• [Action item]: Print the data below exactly as it appears.

──────── Data for analysis ────────

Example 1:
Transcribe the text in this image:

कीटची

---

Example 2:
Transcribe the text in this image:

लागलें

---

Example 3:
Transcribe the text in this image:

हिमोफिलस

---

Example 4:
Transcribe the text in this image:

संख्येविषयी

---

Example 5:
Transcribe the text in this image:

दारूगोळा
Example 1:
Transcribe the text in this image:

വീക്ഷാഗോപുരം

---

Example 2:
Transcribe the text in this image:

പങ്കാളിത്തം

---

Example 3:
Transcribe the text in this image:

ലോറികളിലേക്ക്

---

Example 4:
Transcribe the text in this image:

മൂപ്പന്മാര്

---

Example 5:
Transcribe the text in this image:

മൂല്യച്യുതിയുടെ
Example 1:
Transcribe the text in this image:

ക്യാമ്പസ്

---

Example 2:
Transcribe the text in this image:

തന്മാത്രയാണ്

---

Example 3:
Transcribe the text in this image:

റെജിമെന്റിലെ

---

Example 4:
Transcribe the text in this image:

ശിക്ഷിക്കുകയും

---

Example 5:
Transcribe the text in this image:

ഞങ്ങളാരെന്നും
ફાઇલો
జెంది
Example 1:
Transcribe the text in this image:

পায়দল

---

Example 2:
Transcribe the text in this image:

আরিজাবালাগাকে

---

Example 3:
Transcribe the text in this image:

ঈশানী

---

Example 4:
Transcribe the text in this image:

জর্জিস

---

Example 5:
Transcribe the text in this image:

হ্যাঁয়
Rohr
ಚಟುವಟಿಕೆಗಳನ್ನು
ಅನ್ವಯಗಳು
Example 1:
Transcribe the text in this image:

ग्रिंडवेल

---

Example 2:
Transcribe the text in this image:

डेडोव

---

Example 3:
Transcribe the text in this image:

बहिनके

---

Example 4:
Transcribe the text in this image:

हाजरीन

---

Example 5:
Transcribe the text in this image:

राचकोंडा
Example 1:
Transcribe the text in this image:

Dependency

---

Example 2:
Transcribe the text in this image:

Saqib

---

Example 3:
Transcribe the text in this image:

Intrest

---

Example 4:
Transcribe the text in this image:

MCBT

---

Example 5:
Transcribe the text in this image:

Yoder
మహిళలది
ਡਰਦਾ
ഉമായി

────────

• [Task answer]:
Example 1:
Transcribe the text in this image:

कीटची

---

Example 2:
Transcribe the text in this image:

लागलें

---

Example 3:
Transcribe the text in this image:

हिमोफिलस

---

Example 4:
Transcribe the text in this image:

संख्येविषयी

---

Example 5:
Transcribe the text in this image:

दारूगोळा
Example 1:
Transcribe the text in this image:

വീക്ഷാഗോപുരം

---

Example 2:
Transcribe the text in this image:

പങ്കാളിത്തം

---

Example 3:
Transcribe the text in this image:

ലോറികളിലേക്ക്

---

Example 4:
Transcribe the text in this image:

മൂപ്പന്മാര്

---

Example 5:
Transcribe the text in this image:

മൂല്യച്യുതിയുടെ
Example 1:
Transcribe the text in this image:

ക്യാമ്പസ്

---

Example 2:
Transcribe the text in this image:

തന്മാത്രയാണ്

---

Example 3:
Transcribe the text in this image:

റെജിമെന്റിലെ

---

Example 4:
Transcribe the text in this image:

ശിക്ഷിക്കുകയും

---

Example 5:
Transcribe the text in this image:

ഞങ്ങളാരെന്നും
ફાઇલો
జెంది
Example 1:
Transcribe the text in this image:

পায়দল

---

Example 2:
Transcribe the text in this image:

আরিজাবালাগাকে

---

Example 3:
Transcribe the text in this image:

ঈশানী

---

Example 4:
Transcribe the text in this image:

জর্জিস

---

Example 5:
Transcribe the text in this image:

হ্যাঁয়
Rohr
ಚಟುವಟಿಕೆಗಳನ್ನು
ಅನ್ವಯಗಳು
Example 1:
Transcribe the text in this image:

ग्रिंडवेल

---

Example 2:
Transcribe the text in this image:

डेडोव

---

Example 3:
Transcribe the text in this image:

बहिनके

---

Example 4:
Transcribe the text in this image:

हाजरीन

---

Example 5:
Transcribe the text in this image:

राचकोंडा
Example 1:
Transcribe the text in this image:

Dependency

---

Example 2:
Transcribe the text in this image:

Saqib

---

Example 3:
Transcribe the text in this image:

Intrest

---

Example 4:
Transcribe the text in this image:

MCBT

---

Example 5:
Transcribe the text in this image:

Yoder
మహిళలది
ਡਰਦਾ
ഉമായി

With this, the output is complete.